Les pics se produisent aussi à différents moments de la journée. L’ozone est dû à la lumière du soleil, donc il se concentre davantage l’après-midi lorsque les UV sont plus forts. Les PM sont plus présentes tôt le matin et en fin d’après-midi lorsque les déplacements en voiture et le chauffage résidentiel sont en activité.

Essayer de contrôler toutes les sources de NOx, SOx et COV en même temps serait impraticable et extrêmement coûteux, donc l’action doit cibler leurs principales sources, qui sont les véhicules motorisés, les installations industrielles et les centrales électriques. Les deux approches complémentaires à suivre sont la surveillance et les réglementations légalement contraignantes.

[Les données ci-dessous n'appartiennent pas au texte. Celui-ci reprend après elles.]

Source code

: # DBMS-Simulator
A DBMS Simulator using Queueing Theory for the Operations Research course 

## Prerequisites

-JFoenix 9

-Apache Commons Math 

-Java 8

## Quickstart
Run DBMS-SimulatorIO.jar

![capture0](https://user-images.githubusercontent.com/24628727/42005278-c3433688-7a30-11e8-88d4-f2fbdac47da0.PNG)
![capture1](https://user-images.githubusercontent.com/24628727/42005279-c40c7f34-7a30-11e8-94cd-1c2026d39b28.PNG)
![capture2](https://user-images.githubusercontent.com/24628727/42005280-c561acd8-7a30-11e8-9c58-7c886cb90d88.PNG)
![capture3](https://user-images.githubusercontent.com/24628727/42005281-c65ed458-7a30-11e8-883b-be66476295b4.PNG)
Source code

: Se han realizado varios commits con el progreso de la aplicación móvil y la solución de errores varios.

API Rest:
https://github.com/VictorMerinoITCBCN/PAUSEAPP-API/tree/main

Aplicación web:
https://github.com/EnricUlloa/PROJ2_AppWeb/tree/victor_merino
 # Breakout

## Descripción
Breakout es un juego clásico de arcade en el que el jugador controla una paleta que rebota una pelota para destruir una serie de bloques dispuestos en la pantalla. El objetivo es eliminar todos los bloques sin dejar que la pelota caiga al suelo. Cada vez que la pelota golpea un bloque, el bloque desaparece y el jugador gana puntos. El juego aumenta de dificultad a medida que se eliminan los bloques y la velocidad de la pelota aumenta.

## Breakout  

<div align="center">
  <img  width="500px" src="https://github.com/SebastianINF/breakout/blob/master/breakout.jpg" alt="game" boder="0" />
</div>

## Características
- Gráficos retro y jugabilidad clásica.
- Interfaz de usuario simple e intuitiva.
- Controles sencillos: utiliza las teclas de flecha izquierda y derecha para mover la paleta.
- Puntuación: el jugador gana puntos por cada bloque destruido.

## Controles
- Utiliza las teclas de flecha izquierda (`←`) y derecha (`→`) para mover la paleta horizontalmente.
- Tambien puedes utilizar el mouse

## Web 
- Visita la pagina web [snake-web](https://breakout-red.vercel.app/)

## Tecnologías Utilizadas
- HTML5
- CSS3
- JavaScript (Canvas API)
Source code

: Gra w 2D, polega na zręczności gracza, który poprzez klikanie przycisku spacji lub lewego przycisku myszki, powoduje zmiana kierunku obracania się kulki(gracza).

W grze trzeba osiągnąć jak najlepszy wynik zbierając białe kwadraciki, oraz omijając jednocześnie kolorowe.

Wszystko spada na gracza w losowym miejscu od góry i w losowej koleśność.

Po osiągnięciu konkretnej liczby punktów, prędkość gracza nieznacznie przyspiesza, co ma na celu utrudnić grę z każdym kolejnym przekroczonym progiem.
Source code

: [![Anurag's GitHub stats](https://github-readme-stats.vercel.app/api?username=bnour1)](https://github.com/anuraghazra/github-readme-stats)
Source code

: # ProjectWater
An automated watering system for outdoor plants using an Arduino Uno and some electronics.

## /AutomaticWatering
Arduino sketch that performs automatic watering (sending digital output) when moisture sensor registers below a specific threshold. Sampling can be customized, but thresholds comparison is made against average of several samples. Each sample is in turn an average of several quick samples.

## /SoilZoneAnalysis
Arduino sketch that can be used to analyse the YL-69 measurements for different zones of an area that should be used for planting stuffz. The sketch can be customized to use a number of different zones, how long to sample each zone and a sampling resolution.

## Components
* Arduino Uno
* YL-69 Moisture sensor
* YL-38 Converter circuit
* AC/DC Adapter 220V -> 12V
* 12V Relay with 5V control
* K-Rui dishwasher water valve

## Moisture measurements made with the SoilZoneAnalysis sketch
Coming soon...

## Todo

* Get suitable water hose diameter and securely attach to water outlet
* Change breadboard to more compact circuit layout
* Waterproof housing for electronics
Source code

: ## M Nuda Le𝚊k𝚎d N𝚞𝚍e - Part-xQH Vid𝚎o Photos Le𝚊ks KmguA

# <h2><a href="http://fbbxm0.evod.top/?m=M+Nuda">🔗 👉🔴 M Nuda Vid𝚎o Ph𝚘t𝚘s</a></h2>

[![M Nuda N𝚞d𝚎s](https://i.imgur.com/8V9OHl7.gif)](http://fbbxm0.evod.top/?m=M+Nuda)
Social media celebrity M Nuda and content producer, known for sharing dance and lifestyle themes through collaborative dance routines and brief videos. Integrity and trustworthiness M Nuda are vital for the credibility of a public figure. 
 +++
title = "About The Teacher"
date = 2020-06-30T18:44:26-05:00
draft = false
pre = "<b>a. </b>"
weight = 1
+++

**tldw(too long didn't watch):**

Exemples récents de pics de pollution causés par les vagues de chaleur

La relation entre la température élevée et la dégradation de la qualité de l’air a été observée dans de nombreux cas ces dernières années. Par exemple, l’Inde a connu un pic de concentration d’ozone dans l’air extérieur en avril 2016, atteignant 75 ppb (150 μg/m3), soit 50 % de plus que la valeur guide de l’Organisation mondiale de la santé. L’événement est survenu après plusieurs jours de températures élevées et de vents faibles - la chaleur accélère la formation d’ozone, tandis que le manque de vent conduit à son accumulation.

La même année, l’American Lung Association a réalisé une étude sur la qualité de l’air extérieur et a constaté que 166 millions de citoyens américains, soit plus de la moitié de la population du pays, étaient exposés à des niveaux malsains d’ozone et de matières particulaires. Sur les 25 villes les plus polluées des États-Unis, sept ont connu leurs niveaux d’ozone et de PM les plus élevés jamais enregistrés, ce qui a été lié à l’augmentation des températures mondiales - il y avait également une forte occurrence de sécheresses et d’incendies de forêt en même temps.

Conclusion

La pollution de l’air et le réchauffement climatique sont un problème global plutôt que des questions séparées, et il existe une forte interdépendance entre eux. La température élevée accélère les réactions chimiques qui forment des polluants tels que l’ozone et les matières particulaires secondaires, et les polluants atmosphériques à leur tour provoquent une plus grande rétention de chaleur dans l’atmosphère. La surveillance de la qualité de l’air et des normes de propreté de l’air applicables jouent un rôle clé dans la lutte contre la pollution de l’air et le réchauffement climatique, et il est important de noter que certains polluants sont impossibles à réguler directement - par exemple, la concentration d’ozone au niveau du sol peut être abordée en limitant l’émission des oxydes d’azote et des COV qui conduisent à sa formation.